Soft Minhits Fallback

If the initial pass with minhits=8 yields fewer candidates than the buffer size, a second pass sweeps references with at least 1 shared key that were not compared in the first pass. This ensures sensitivity for divergent or unusual queries without slowing down the common case.

Why k=19 and minhits=8

A systematic sweep of k=13, 15, 17, 19, 21, and 25 was performed with posting list histograms at multiple minhits thresholds. At k=19 with minhits≥8, exactly 138 out of 276,772 queries (0.05%) find fewer than 5 reference hits through the index — 99.95% coverage. Lower k values produce longer posting lists (more collisions, slower lookups); higher k values reduce sensitivity for divergent pairs. k=19 with minhits=8 was the empirically optimal balance of speed and sensitivity for this reference set.

Alignment Pipeline

After index filtering, candidates are scored by a composite metric: WKID × √matches. A heap collects the top max(buffer, 20 + 2×records) candidates by this composite score. These candidates are then aligned against the query using QuantumAligner, which computes true SSU or ITS alignment ANI.

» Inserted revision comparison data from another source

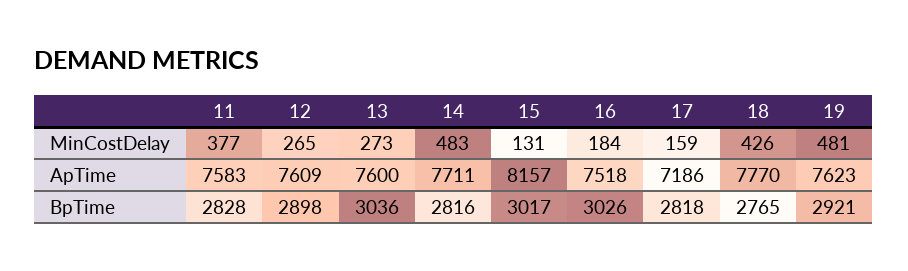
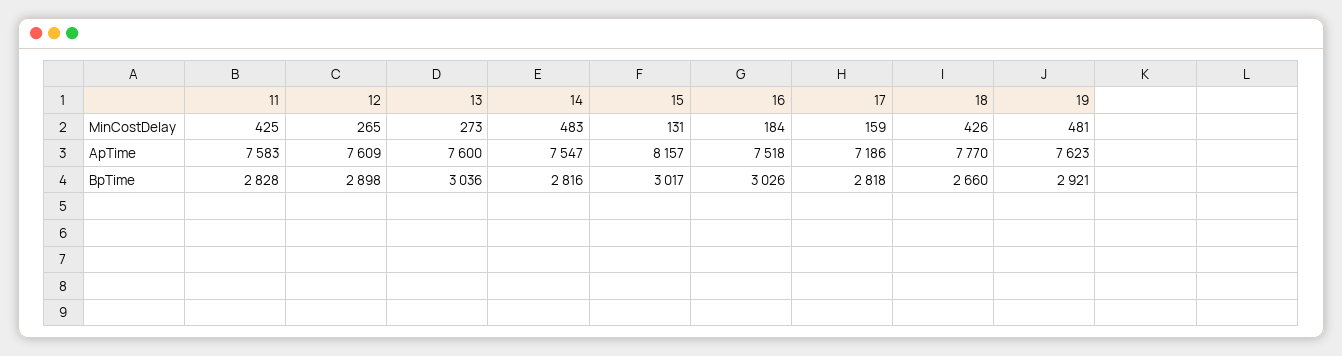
  {
    "11": {
-     "MinCostDelay": 377,
+     "MinCostDelay": 425,
      "ApTime": 7583,
      "BpTime": 2828
    },
    "12": {
      "MinCostDelay": 265,
      "ApTime": 7609,
      "BpTime": 2898
    },
    "13": {
      "MinCostDelay": 273,
      "ApTime": 7600,
      "BpTime": 3036
    },
    "14": {
      "MinCostDelay": 483,
-     "ApTime": 7711,
+     "ApTime": 7547,
      "BpTime": 2816
    },
    "15": {
      "MinCostDelay": 131,
      "ApTime": 8157,
      "BpTime": 3017
    },
    "16": {
      "MinCostDelay": 184,
      "ApTime": 7518,
      "BpTime": 3026
    },
    "17": {
      "MinCostDelay": 159,
      "ApTime": 7186,
      "BpTime": 2818
    },
    "18": {
      "MinCostDelay": 426,
      "ApTime": 7770,
-     "BpTime": 2765
+     "BpTime": 2660
    },
    "19": {
      "MinCostDelay": 481,
      "ApTime": 7623,
      "BpTime": 2921
    }
  }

After alignment, results are re-sorted by a combined score: 1000 × ANI + composite. This ensures that the final ranking is dominated by alignment ANI (the more accurate metric) with the composite score breaking ties. The list is then trimmed to the requested number of records.

This two-phase approach bounds alignment cost — at most a few dozen alignments per query instead of hundreds of thousands — while ensuring that the best match by true ANI is captured. The buffer is deliberately oversized relative to the output to account for cases where the best-by-ANI match is not the best-by-sketch match.

Related Tools

QuickClade — Genome-level taxonomic classification using whole-genome DDL sketches. Use FindSSU for amplicon or SSU/ITS gene sequences; use QuickClade for assembled genomes.
BBSketch — General-purpose DDL sketching tool for building custom reference databases or sketching arbitrary sequences.